Но я не стал рассматривать расписание и поверил банкиру на слово. Ведь он сам был заинтересован в поимке негодяя не меньше, чем я.
Однако его слова меня сильно расстроили. По дороге из виллы в город я все время обдумывал план действий, но мог придумать лишь одно: надо немедленно отправиться вслед за Депаром и его жертвами и постараться их догнать. Я рассчитывал на то, что они поневоле задержатся в Цинциннати: «Красавица Миссури» дальше не шла. Если бы нам удалось в тот же вечер или в крайнем случае на следующий день сесть на другой пароход, мы могли бы застать их там. Но выезжать через неделю не имело смысла. Из Цинциннати наши путешественники легко могли выехать в Питтсбург или в Уилинг, тем более что было время половодья, когда сообщение поддерживалось регулярно. А из Питтсбурга и Уилинга ежедневно отправлялись пароходы в различные порты Атлантического океана, в частности в Нью-Йорк, где стоял готовый к отплытию океанский пароход линии Кенар. Он уходил в Европу в определенные дни. Но у меня в голове был такой сумбур, что я не в силах был сесть и спокойно рассчитывать, успеем ли мы попасть вовремя или нет.

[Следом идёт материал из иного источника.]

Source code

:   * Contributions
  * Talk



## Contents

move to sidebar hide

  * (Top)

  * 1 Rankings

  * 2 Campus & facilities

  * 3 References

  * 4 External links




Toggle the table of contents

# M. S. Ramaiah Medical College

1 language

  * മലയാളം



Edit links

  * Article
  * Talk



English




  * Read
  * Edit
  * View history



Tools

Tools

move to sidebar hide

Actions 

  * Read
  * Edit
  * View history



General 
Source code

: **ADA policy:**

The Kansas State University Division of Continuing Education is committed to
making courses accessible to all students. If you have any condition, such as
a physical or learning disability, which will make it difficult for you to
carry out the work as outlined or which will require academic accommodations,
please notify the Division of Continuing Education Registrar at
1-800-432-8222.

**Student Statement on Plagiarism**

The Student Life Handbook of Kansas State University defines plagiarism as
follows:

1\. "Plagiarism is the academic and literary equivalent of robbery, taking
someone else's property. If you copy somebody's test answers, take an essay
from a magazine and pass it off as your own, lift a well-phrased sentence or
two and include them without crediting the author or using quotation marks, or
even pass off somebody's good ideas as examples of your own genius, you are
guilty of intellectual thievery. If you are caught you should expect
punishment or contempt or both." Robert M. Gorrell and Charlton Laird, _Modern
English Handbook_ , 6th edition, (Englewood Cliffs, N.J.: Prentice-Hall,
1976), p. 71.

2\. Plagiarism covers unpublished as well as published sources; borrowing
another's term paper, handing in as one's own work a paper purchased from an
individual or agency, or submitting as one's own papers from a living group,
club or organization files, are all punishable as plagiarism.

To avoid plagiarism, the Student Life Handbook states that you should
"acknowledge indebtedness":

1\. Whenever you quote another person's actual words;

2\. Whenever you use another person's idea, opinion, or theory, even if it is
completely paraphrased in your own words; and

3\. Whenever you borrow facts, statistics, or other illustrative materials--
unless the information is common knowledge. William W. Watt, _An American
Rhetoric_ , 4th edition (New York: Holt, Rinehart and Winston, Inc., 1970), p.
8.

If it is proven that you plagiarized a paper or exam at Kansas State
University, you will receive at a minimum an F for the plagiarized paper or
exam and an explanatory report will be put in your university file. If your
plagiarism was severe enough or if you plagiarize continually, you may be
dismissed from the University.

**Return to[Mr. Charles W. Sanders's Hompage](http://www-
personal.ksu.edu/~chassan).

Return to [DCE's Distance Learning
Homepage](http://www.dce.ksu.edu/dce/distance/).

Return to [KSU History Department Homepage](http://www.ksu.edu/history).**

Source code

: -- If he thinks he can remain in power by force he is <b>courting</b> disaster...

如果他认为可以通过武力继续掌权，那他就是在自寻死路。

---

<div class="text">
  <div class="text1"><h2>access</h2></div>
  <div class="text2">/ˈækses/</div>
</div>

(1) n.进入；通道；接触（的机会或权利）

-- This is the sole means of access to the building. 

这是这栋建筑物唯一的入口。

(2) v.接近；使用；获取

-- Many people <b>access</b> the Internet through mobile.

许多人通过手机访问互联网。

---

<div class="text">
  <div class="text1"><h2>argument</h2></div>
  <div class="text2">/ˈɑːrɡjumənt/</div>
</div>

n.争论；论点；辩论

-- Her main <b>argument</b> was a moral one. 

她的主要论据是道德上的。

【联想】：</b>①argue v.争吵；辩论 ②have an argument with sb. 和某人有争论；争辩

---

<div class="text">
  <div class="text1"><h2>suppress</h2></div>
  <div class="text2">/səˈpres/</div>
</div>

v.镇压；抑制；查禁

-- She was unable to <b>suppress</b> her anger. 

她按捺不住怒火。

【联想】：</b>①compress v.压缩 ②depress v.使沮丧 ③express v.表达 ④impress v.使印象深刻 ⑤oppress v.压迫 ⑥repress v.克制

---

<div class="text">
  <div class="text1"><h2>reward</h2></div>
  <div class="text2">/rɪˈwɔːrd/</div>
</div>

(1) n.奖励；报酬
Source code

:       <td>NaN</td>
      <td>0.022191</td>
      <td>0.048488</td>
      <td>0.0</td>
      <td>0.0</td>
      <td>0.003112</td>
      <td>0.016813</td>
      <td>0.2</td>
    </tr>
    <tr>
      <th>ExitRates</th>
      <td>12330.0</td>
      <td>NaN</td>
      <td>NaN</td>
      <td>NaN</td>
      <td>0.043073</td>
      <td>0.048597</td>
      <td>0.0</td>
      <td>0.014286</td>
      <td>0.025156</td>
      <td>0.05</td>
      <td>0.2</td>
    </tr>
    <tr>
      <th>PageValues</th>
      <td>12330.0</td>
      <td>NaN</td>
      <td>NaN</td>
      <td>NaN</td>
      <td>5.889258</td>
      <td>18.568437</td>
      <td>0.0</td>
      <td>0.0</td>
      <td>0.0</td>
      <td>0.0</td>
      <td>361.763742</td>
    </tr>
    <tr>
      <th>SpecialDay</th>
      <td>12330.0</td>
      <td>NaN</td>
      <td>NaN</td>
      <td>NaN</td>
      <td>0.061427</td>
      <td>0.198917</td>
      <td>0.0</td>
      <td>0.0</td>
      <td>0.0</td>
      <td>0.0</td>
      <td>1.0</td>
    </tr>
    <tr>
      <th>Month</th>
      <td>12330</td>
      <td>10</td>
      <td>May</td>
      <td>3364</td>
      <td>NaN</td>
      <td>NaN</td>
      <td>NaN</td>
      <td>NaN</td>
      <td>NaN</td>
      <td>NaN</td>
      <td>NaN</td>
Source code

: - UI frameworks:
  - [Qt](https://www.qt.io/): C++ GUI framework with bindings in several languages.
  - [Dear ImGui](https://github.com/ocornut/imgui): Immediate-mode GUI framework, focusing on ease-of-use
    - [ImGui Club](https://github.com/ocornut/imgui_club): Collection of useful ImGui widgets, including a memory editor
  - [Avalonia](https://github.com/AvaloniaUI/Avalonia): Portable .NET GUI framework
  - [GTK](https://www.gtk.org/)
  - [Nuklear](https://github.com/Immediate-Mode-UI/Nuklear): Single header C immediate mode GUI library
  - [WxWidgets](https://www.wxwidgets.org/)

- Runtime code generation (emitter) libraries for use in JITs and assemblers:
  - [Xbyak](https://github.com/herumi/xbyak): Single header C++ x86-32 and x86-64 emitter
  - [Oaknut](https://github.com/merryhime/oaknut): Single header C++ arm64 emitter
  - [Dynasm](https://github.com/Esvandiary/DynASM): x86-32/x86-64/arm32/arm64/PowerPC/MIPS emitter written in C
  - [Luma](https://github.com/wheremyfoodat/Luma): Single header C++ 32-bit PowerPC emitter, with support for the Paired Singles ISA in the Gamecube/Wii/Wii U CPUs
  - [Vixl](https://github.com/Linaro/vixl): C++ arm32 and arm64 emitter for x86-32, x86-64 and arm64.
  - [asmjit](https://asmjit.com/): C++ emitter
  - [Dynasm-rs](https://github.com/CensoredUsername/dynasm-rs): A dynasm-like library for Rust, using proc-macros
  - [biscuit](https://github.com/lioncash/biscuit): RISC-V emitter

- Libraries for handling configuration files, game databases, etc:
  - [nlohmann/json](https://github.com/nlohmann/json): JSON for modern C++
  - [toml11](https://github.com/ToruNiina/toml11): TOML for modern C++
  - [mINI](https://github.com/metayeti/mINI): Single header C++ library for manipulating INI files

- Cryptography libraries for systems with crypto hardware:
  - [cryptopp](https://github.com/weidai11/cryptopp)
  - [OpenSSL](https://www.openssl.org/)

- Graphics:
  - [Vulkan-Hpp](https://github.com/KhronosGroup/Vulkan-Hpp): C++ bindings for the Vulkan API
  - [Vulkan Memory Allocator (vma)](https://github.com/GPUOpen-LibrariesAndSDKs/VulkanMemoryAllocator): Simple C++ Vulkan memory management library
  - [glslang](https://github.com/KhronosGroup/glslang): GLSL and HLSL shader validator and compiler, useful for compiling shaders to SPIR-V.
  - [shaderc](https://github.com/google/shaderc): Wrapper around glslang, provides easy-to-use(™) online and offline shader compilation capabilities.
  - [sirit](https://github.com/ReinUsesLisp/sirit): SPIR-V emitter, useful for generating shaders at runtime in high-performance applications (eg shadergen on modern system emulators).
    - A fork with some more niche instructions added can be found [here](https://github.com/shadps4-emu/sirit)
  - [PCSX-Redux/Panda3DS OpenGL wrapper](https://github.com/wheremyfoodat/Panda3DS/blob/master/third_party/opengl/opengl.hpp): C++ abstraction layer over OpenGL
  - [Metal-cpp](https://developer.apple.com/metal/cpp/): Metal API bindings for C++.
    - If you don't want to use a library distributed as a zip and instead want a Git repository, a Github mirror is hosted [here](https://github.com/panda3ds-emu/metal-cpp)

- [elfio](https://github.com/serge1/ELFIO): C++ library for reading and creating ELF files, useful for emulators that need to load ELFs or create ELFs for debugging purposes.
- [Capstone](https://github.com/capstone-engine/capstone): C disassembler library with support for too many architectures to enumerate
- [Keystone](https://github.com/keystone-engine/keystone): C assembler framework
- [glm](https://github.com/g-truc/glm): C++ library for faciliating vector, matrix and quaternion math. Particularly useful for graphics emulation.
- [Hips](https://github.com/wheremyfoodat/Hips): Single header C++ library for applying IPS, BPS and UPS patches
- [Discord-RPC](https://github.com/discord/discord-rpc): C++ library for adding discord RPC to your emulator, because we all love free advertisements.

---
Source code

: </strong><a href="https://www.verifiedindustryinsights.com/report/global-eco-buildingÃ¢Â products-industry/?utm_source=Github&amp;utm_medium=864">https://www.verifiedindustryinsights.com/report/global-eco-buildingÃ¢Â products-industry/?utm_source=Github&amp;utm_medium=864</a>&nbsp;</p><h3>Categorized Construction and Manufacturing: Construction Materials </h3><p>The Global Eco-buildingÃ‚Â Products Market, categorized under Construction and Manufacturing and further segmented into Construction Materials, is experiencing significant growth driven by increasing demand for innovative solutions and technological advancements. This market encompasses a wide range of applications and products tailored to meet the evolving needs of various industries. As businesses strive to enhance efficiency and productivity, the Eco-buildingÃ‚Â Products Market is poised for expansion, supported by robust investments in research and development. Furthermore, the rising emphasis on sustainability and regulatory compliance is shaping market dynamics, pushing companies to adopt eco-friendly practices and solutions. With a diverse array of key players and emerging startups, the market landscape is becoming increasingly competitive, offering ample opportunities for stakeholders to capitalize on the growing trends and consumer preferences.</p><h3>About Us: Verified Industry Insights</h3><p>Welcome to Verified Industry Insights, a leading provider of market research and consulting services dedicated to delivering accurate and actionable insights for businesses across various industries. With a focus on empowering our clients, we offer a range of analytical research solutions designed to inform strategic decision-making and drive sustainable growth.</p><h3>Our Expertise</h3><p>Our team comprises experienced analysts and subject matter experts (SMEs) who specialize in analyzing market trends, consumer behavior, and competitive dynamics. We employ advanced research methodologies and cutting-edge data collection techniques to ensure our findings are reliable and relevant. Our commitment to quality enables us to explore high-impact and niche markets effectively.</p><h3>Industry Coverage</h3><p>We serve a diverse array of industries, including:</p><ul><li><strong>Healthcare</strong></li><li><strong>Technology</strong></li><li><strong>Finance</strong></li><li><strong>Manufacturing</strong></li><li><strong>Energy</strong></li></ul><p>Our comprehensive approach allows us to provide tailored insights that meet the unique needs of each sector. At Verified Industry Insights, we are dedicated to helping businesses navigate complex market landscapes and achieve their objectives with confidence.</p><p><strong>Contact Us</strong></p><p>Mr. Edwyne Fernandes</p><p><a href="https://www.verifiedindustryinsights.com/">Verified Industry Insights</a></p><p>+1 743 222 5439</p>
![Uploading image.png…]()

Однако, несмотря на волнение, мне все же пришла в голову удачная мысль: отчего бы нам не попытаться добраться до Цинциннати верхом?
Я тотчас же поделился своим планом с банкиром, а тот, к моей радости, не нашел в нем ничего невозможного.
Правда, путь был не близкий: предстояло сделать около трехсот миль по самым отчаянным дорогам. Придется очень много тратить на лошадей (банкир никак не мог отрешиться от соображений денежного характера), но положение было таково, что спасти женщин могла лишь героическая попытка.
Итак, нам с де Отрошем нужно было немедленно найти лошадей и скакать день и ночь вдогонку за преступником. Адель следовало оставить в Сен-Луи. Во сколько бы нам ни обошлось это путешествие, мы не могли поступить иначе. В этом была наша единственная надежда.
К счастью, я перед отъездом из Нового Орлеана взял с собою крупную сумму. Таким образом, денежный вопрос меня не беспокоил. К тому же Гардетт любезно предложил свои услуги по этой части. Он сделал больше: он обещал взять Адель к себе на время нашего отсутствия. Я согласился, так как знал, что и Луи и Адель будут этим очень довольны.
Я взял на себя решение всех этих вопросов и даже не посоветовался с моим приятелем, который по-прежнему ждал меня на извозчике. Но я ни минуты не сомневался, что он вполне одобрит мои планы, и решил все подготовить как можно быстрее.
Хотя Луи и Адель были очень удивлены отсутствием мадам Дардонвилль и хотя они чувствовали, что здесь кроется какая-то тайна, однако им в голову не приходило, какое горе их постигло. Дальше скрывать от них истину было невозможно. Я знаком пригласил их пройти к Гардетту в кабинет и тут рассказал им все, что знал. Нечего говорить о том, в какое состояние пришел Луи, услышав мой рассказ: он переходил от страха к гневу и наконец совершенно взбесился.